━━━ QUOTED PASSAGE ━━━

This powerful book argues that white culture in America does not exist apart from black culture. The revolution of the rights of man that established this country collided long ago with the system of slavery, and we have been trying to reestablish a steady course for ourselves ever since. To Wake the Nations is urgent and rousing: we have integrated our buses, schools, and factories, but not the canon of American literature. That is the task Eric Sundquist has assumed in a book that ranges from politics to literature, from Uncle Remus to African American spirituals. But the hallmark of this volume is a sweeping reevaluation of the glory years of American literature—from 1830 to 1930—that shows how white literature and black literature form a single interwoven tradition.

By examining African America’s contested relation to the intellectual and literary forms of white culture, Sundquist reconstructs the main lines of American literary tradition from the decades before the Civil War through the early twentieth century. An opening discussion of Nat Turner’s “Confessions,” recorded by a white man, Thomas Gray, establishes a paradigm for the complexity of meanings that Sundquist uncovers in American literary texts. Focusing on Frederick Douglass’s autobiographical books, Herman Melville’s Benito Cereno, Martin Delany’s novel Blake; or the Huts of America, Mark Twain’s Pudd’nhead Wilson, Charles Chesnutt’s fiction, and W. E. B. Du Bois’s The Souls of Black Folk and Darkwater, Sundquist considers each text against a rich background of history, law, literature, politics, religion, folklore, music, and dance. These readings lead to insights into components of the culture at large: slavery as it intersected with postcolonial revolutionary ideology; literary representations of the legal and political foundations of segregation; and the transformation of elements of African and antebellum folk consciousness into the public forms of American literature.

━━━ PROVIDED INFORMATION ━━━

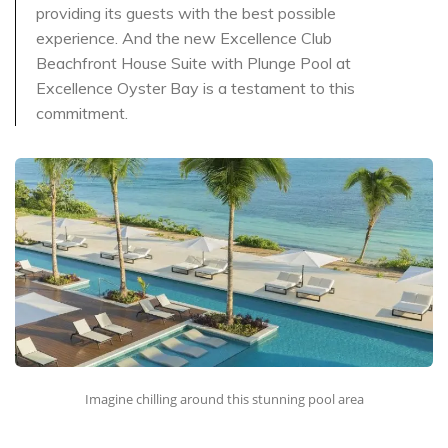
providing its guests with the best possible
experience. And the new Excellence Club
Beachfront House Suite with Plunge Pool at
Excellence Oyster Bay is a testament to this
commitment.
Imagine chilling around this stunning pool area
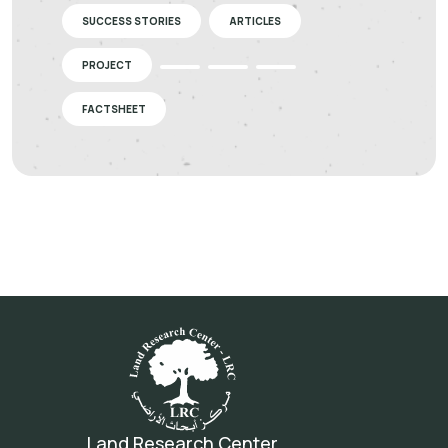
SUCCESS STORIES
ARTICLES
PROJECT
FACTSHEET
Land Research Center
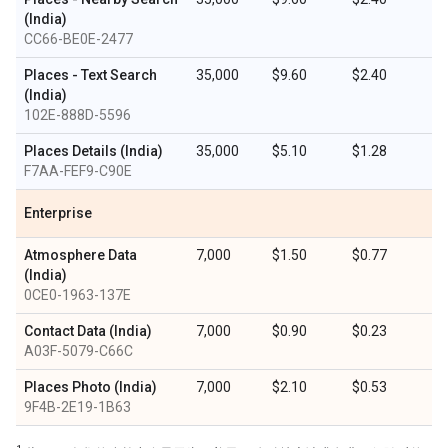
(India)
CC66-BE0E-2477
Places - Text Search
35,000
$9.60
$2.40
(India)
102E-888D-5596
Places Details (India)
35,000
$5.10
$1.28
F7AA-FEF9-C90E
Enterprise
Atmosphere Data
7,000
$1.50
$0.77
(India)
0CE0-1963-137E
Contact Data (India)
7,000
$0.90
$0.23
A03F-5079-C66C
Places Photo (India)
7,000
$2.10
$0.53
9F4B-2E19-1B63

━━━
━━━ PROVIDED INFORMATION ━━━

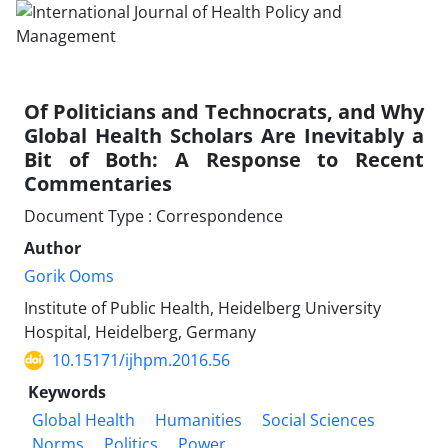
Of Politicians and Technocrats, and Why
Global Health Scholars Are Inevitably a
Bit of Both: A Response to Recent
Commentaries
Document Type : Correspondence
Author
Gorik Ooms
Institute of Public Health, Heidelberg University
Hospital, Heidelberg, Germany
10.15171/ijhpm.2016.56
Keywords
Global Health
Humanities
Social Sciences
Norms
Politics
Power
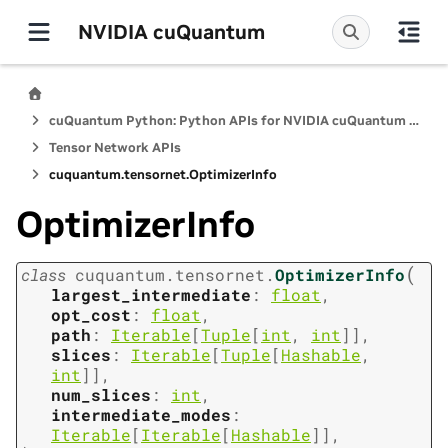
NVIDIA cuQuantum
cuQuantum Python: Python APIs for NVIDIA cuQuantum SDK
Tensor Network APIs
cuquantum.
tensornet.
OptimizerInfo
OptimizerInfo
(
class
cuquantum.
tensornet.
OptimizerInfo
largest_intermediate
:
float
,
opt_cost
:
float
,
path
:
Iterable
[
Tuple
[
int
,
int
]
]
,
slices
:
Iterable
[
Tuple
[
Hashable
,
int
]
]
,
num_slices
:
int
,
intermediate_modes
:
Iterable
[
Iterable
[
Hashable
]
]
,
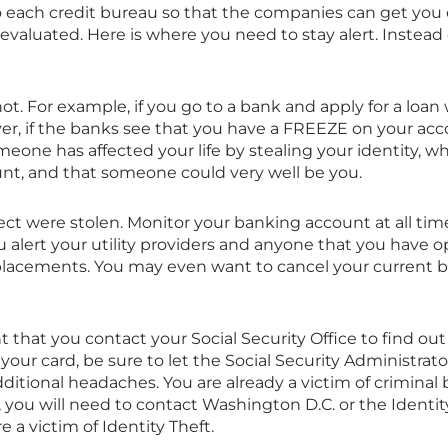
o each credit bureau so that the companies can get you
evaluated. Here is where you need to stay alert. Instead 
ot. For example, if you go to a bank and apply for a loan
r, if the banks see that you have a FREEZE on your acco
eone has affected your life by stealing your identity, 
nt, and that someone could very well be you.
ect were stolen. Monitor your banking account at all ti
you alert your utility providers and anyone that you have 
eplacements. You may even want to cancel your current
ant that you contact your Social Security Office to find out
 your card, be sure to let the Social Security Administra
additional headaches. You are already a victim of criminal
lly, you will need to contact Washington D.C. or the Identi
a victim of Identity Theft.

━━━

§ **HOW TO COMPLETE THIS TASK**: Rewrite the passage on To Wake the Nations starting at "This powerful book" and ending at "single interwoven tradition.", and swap "buses" for "trains".

§ **REPLY**:
This powerful book argues that white culture in America does not exist apart from black culture. The revolution of the rights of man that established this country collided long ago with the system of slavery, and we have been trying to reestablish a steady course for ourselves ever since. To Wake the Nations is urgent and rousing: we have integrated our trains, schools, and factories, but not the canon of American literature. That is the task Eric Sundquist has assumed in a book that ranges from politics to literature, from Uncle Remus to African American spirituals. But the hallmark of this volume is a sweeping reevaluation of the glory years of American literature—from 1830 to 1930—that shows how white literature and black literature form a single interwoven tradition.